See interspersed comments.
> -----Original Message-----
> From: email@example.com
> [mailto:firstname.lastname@example.org] On Behalf Of Jun Sun
> Sent: Wednesday, June 04, 2003 3:40 PM
> To: email@example.com
> Cc: firstname.lastname@example.org
> Subject: [RFC] synchronized CPU count registers on SMP machines
> There are many benefits of having perfectly synchronized CPU
> count registers on SMP machines.
> I wonder if this is something which have been done before,
> and if this is feasible.
I remember doing something like this about 20 years ago on a much
different operating system in which the goal was to move the count
registers apart by a predictable amount such that a clock interrupt
didn't occur on all the CPUs at once.

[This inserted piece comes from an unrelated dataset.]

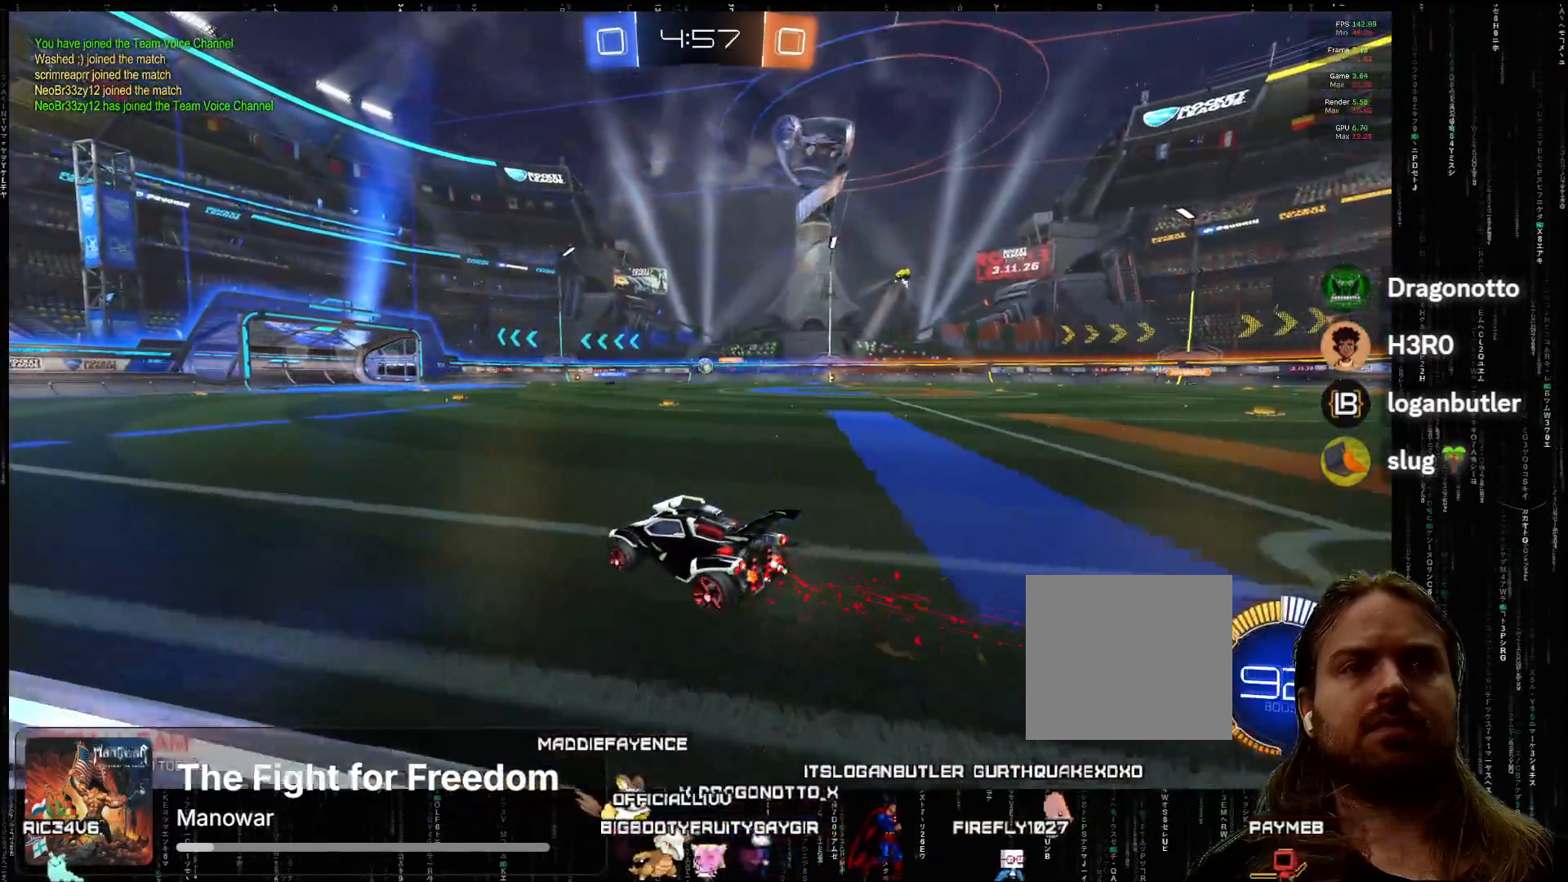
{"buttons": [], "left_stick": "down-right", "events": [[150, "R2", "up"]]}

But even in that case, we weren't
looking for precise matching.
> Apparently, this scheme won't work if any of the following
> conditions are true:
> 1) clocks on different CPUs don't have the same frequency
> 2) clocks on different CPUs drift to each other
Depending on the precise system configuration (including whether the
CPUs are on different SOCs, different boards, where the PLLs are, and
what the ultimate clock source is), I'd guess that drift is pretty
likely on almost all systems unless the clocks are intentionally driven
by some sort of synchronize source.
> 2) some fancy power saving feature such as frequency scaling
> But I think for a foreseeable future most MIPS SMP machines
> don't have the above issues (true?). And it is probably
> worthwile to synchronize count registers for them.
> I think some pseudo code like the below could get the
> job done:
> CPU 0:
> send interrupt to all other CPUs and ask them to sync count
> wait for all other CPUs to gather at rendevous point
> flip a flag
> set count to 0
> other CPUs:
> trapped by IPI
> reach the rendevous point (busy spin locking)
> wait for the flip of the flag
> set count to 0
The biggest problem here is latency on the spinlocks and observation of
the flag state changing. Depending on the memory architecture, the
point at which each CPU will see the change could be very different
(consider a NUMA mesh architecture in which the data movement can take
different paths). As such, you could see on order of memory latency
different in the clocks.
You could run a counter adjustment periodically, or try to calibrate the
adjustment to make this closer, but I'm not sure that you can get
> I wonder after the above code how synchronized are the count
> regsiters. Are they perfectly synchronized or still differ by
> a few counts?
> Any comments?